Deleted Scenes: The Enemy Is Dead, Long Live The Enemy

In movies, there sometimes are villains who are so malevolent, so unredeemable, so hopelessly lost and vile of soul, that they must be destroyed. Emperor Palpatine in Star Wars, any number of Western evildoers, or, hell, the crazy octobutt lady from The Little Mermaid. These characters are written essentially as a vehicle for conflict resolution, and because there could never be any hope of turning them around or bringing them back from the darkness they’ve fallen into and become, we as the audience rejoice at their demise, saying, “It was all that could be done.”

Some villains, in film, in literature—and apparently in life—are too evil to be left alive.

For the last decade, the U.S. has painted Osama Bin Laden as one such villain. We all remember 9/11, the panic and terror that followed, the unnervingly jingoistic marches into Afghanistan and Iraq, the “Wanted: Dead Or Alive” posters, the video footage out of the Middle East, our men and women going off to fight, and as the people of the region that gave us agriculture and the founding elements of what we currently think of as existence stand up and demand the governmental representation that the West has been heralding as their birthright and Osama Bin Laden is killed in a raid on a mansion/compound in Abbottabad, Pakistan—where we all knew he was, anyway—I have to wonder: What exactly are we celebrating?

Because I’ve yet to learn my lesson, I turned on CNN after my wife told me the news she’d seen on the Internet, and we watched as a crowd of stupid teenagers gathered outside the White House, egged on by news cameras to yuck it up, chant “U.S.A! U.S.A.!” and the national anthem. It looked like the beginnings of a Girls Gone Wild video, and once again, I was fucking embarrassed to exist.

We do not deserve to rejoice at the death of Osama Bin Laden, or of anyone. As a nation, we’ve spent a decade lamenting 3,000+ people who died when planes met skyscrapers. From flags on cars to troops on the ground, the terror attacks of September 11, 2001, have literally been the defining moment in American foreign policy for the last decade, for better or worse—usually worse—and now that Osama Bin Laden, the Al Qaeda figurehead said to be responsible for implementing those attacks, is dead, we celebrate? It’s time to sober up, kids. Time to take that blue and red paint off your face. We should be mourning.

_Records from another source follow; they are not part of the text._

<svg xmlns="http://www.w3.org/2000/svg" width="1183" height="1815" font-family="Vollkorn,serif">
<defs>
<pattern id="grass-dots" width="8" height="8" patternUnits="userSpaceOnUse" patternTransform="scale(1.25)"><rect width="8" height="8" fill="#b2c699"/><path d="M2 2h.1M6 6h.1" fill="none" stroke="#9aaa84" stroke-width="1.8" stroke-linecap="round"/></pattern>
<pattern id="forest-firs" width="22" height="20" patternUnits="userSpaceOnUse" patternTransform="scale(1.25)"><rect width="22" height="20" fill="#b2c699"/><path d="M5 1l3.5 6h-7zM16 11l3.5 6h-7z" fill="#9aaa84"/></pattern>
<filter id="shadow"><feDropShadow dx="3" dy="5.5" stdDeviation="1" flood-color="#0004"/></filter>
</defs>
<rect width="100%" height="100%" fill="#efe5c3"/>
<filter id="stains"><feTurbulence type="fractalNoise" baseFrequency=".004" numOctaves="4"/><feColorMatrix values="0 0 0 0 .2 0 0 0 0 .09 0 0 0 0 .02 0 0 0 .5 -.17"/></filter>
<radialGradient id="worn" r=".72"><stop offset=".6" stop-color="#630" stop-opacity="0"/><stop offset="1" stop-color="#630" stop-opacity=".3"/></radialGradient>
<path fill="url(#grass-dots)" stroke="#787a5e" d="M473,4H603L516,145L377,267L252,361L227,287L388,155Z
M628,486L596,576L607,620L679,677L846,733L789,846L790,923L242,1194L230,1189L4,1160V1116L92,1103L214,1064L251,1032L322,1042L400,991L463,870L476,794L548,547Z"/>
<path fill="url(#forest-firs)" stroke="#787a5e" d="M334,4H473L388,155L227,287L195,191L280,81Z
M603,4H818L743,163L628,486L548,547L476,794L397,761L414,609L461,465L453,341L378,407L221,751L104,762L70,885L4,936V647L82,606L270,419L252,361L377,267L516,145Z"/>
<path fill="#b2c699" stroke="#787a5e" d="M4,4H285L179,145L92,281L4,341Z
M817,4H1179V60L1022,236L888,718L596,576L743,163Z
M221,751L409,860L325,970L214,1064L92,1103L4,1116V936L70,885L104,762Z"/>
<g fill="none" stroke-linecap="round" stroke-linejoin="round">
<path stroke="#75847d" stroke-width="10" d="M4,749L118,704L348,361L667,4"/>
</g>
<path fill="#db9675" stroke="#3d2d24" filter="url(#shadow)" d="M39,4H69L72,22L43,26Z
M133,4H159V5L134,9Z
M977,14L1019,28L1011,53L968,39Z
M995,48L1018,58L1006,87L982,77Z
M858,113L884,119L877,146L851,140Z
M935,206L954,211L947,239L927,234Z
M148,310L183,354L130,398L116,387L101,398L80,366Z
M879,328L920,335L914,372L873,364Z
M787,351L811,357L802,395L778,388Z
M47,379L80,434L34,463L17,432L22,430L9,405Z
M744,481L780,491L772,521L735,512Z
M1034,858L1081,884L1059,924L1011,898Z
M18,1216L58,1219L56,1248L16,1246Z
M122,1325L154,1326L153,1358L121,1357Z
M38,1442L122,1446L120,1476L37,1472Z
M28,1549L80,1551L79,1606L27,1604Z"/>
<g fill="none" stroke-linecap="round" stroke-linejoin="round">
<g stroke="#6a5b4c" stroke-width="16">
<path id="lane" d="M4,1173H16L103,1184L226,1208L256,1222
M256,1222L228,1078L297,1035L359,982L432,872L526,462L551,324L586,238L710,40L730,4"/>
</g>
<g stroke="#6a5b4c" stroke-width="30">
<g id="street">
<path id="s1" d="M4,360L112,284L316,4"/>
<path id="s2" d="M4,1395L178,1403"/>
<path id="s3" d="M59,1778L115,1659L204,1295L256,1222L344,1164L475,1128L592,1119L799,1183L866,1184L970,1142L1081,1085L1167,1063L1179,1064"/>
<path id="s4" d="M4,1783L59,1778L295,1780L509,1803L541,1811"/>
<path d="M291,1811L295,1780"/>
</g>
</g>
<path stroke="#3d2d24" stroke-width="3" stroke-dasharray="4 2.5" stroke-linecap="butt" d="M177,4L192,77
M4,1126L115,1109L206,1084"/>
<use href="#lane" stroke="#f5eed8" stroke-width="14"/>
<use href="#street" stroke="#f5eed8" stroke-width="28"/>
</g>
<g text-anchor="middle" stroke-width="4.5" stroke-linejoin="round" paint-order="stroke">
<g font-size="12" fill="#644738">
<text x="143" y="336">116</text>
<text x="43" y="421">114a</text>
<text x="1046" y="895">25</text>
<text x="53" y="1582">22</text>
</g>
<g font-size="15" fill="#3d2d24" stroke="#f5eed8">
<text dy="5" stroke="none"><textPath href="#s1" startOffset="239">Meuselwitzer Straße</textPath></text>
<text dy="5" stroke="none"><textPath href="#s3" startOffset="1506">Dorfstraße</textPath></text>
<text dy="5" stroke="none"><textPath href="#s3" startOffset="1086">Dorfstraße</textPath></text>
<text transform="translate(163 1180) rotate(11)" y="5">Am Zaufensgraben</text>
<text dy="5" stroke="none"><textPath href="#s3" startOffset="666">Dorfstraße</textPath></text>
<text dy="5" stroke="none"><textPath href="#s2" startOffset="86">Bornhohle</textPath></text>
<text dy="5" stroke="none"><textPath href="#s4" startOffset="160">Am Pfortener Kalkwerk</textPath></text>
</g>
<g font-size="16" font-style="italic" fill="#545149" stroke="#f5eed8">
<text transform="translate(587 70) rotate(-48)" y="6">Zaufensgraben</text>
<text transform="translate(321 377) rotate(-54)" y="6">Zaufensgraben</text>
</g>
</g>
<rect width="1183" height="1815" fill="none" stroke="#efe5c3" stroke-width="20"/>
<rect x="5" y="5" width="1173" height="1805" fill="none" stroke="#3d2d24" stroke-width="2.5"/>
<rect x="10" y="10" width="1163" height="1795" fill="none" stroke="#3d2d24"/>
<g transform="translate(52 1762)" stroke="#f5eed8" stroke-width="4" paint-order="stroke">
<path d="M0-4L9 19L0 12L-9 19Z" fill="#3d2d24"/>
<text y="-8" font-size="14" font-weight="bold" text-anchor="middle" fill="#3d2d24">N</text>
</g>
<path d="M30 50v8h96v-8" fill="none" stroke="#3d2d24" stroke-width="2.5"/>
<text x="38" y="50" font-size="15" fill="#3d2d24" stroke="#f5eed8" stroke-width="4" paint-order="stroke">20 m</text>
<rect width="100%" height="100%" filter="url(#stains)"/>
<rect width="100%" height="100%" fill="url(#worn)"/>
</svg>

If you believe in the value of human life, that means everybody. Sorry to say it, but it’s true. Whether it’s an American soldier or an Iraqi freedom fighter, Afghani warlord or, yes, even Osama Bin Laden, if you believe that all life is imbued with dignity and intrinsic value, then considering all of the people who’ve lost their lives over the course of our wars in Afghanistan and Iraq—on all sides—it makes me sick to think of American children throwing their hands in the air and raising flags to herald the death of Bin Laden. Congratulations, you’ve learned nothing, and it only came at the price of bankrupting the nation.

I’m not saying America or its people should be mourning Bin Laden, but at least take a lucid look at the world that created him and our part in it.

I don’t know if Osama Bin Laden was too evil to be left alive, and at this point, it doesn’t matter. His function was more or less as a symbol of defiance against American imperial will, and we showed that such defiance has only one end, even if that end comes a decade later. Who it really means something for is President Obama, who strutted up to the podium to deliver the confirmation last night (May 1), every inch the cowboy George W. Bush never was, knowing for sure that he just sealed his reelection no matter what happens economically between then and now. I mean, seriously, this is the President who ended “Don’t Ask Don’t Tell” and killed Osama Bin Laden. He’s got something for everyone, and if you missed the birth certificate, he’s even American!

Maybe shooting Bin Laden gives 9/11 families some sense of peace or closure, but honestly, I hope not. Because that would mean that we as a people have hit the point where the only thing that satisfies our bloodlust is revenge, and what’s more villainous than that? Osama Bin Laden is dead. So are a lot of other people, and if you think it’s alright to pick and choose who deserves to live and who deserves to die, then you’ve obviously lost sight of what got us into this mess in the first place.